AIM OF THE EXERCISE
Between the line containing "988 308 6.46" and the line containing "506 58 15.53" lies a run of lines; give that run again exactly, with both of those lines, and nothing else from the entries below.

MATERIAL FOR THIS EXERCISE
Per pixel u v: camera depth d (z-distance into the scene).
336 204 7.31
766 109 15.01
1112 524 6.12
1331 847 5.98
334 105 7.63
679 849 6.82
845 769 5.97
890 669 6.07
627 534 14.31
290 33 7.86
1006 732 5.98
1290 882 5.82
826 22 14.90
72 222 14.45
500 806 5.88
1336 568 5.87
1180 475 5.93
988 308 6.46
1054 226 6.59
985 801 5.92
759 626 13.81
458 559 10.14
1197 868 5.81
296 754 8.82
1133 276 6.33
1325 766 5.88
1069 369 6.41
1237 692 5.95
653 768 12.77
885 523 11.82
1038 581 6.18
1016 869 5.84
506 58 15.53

--

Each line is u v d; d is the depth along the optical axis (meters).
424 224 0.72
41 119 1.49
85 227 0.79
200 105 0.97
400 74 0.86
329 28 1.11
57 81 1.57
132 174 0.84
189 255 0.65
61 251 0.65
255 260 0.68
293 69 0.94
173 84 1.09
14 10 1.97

...

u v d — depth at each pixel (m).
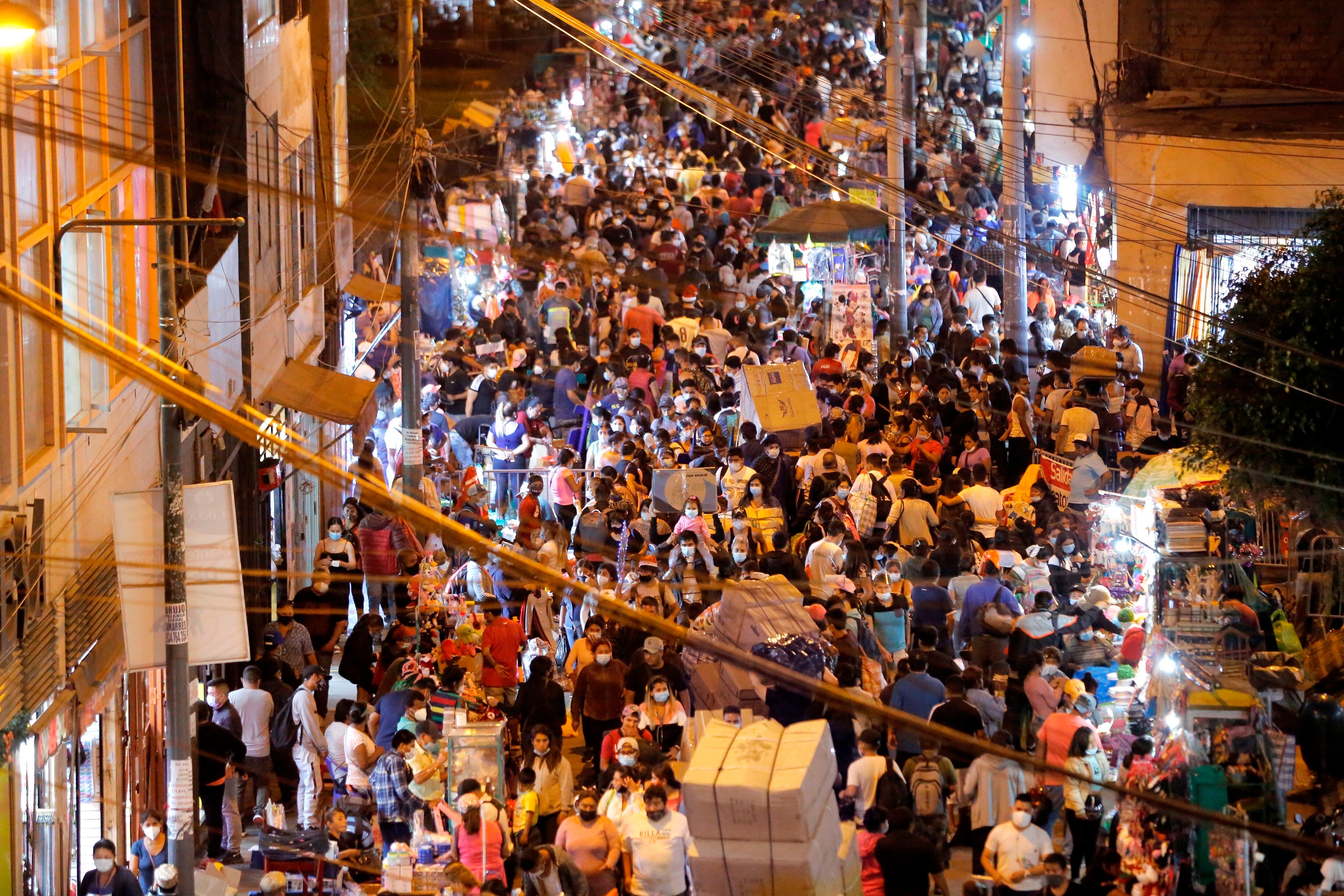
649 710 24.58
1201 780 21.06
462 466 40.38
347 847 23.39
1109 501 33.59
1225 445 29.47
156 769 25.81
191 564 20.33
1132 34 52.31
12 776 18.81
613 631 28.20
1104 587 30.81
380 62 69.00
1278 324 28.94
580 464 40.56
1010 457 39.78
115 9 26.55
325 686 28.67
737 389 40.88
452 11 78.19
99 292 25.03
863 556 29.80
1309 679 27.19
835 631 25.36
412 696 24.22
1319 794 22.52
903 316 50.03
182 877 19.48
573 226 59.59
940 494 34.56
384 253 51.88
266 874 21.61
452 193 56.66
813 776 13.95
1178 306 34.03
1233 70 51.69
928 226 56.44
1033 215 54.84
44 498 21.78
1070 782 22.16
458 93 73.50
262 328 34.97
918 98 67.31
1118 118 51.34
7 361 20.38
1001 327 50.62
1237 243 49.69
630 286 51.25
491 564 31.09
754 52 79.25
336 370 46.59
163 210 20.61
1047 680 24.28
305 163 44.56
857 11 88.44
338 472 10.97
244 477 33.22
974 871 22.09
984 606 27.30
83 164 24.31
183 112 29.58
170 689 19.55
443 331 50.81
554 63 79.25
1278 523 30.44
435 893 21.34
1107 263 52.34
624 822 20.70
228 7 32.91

TASK RESPONSE
988 308 6.46
1054 226 6.59
985 801 5.92
759 626 13.81
458 559 10.14
1197 868 5.81
296 754 8.82
1133 276 6.33
1325 766 5.88
1069 369 6.41
1237 692 5.95
653 768 12.77
885 523 11.82
1038 581 6.18
1016 869 5.84
506 58 15.53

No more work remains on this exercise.